- **STUDY QUESTIONS**
A. Answer these questions using the article about The Last Kingdom:
(i) Near which city is the studio where the series is being shot?
(ii) Who is Alfred's young nephew in the opening scene?
(iii) How many episodes are in the first season?
B. Reproduce the part of the article about The Last Kingdom that begins at the words "The first eight-part" and ends after the words "by Norse invaders.".

- **PASSAGE FOR REVIEW**

[Start of Attachment]

The Last Kingdom: Game of Thrones for history buffs

Winchester Palace, seat of the Saxon King Alfred, sometime in the late 9th century. Flaming torches line walls on which faded Roman frescoes can still be made out. A group of conquering Vikings in furs and helmets lurk in the corner, their wounds and blackened faces suggesting a recent battle. Alfred is nowhere to be seen, having fled into exile. In the centre of the room three more Vikings sit at a table with Aethelwold, Alfred’s worried-looking young nephew. The oldest and hairiest of the trio points a sword at the boy and places a crown on his head. “If you want to be king then you must kill him.”

“Cut! Lovely. Very nice,” says the director, puncturing the tension with some British luvvie-speak. It’s the height of summer in a studio outside Budapest, towards the end of the shoot for The Last Kingdom, a BBC adaptation of Bernard Cornwell’s bestselling Saxon Stories novels in which the smouldering Alexander Dreymon as Uhtred of Bebbanburg aims to do for the Dark Ages what Sean Bean did for the Napoleonic Wars in the adaptations of Cornwell’s Sharpe books. The series, which has premiered on BBC America to strong reviews and starts here tomorrow, taps into the same seam of medieval brutality and black-hearted morals as Game of Thrones does. One thing it isn’t is “very nice”.

The first eight-part season (everyone is hopeful there will be more) is being produced by Carnival Films (Downton Abbey) and is adapted by Stephen Butchard (Good Cop, House of Saddam). It focuses on a turbulent yet neglected period in our history: the years after the departure of the Romans and before the arrival of the Normans, when England was a collection of smaller kingdoms, beset by Norse invaders.

[End of Attachment]

- **RECORDED DATA**
[Start of Attachment]

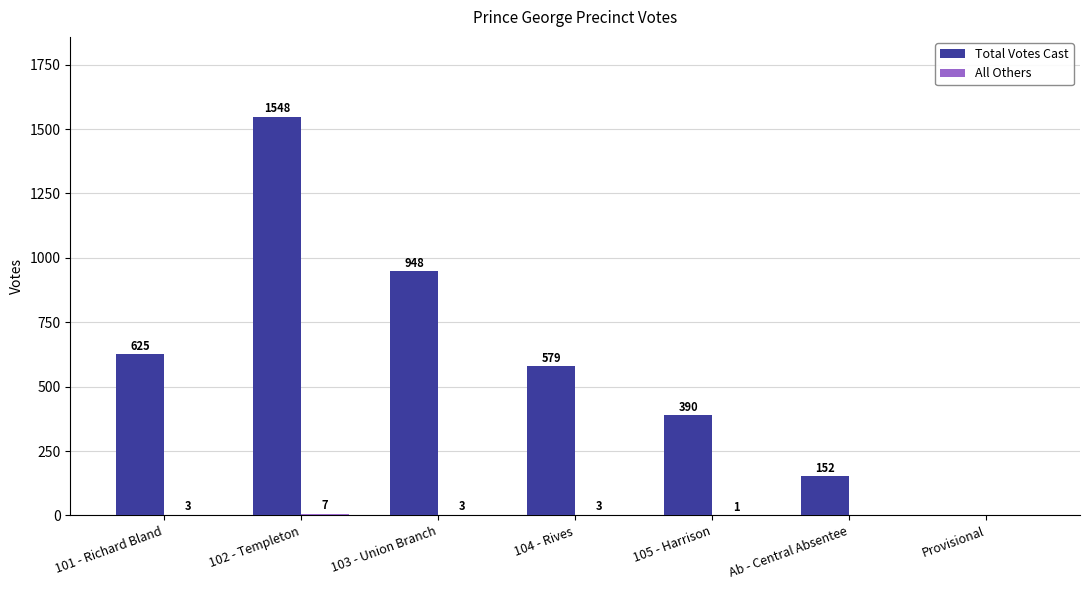

Count the number of categories in the chart.

7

[End of Attachment]

- **TASK SOLUTIONS**
A.
(i) Budapest
(ii) Aethelwold
(iii) Eight

B.
The first eight-part season (everyone is hopeful there will be more) is being produced by Carnival Films (Downton Abbey) and is adapted by Stephen Butchard (Good Cop, House of Saddam). It focuses on a turbulent yet neglected period in our history: the years after the departure of the Romans and before the arrival of the Normans, when England was a collection of smaller kingdoms, beset by Norse invaders.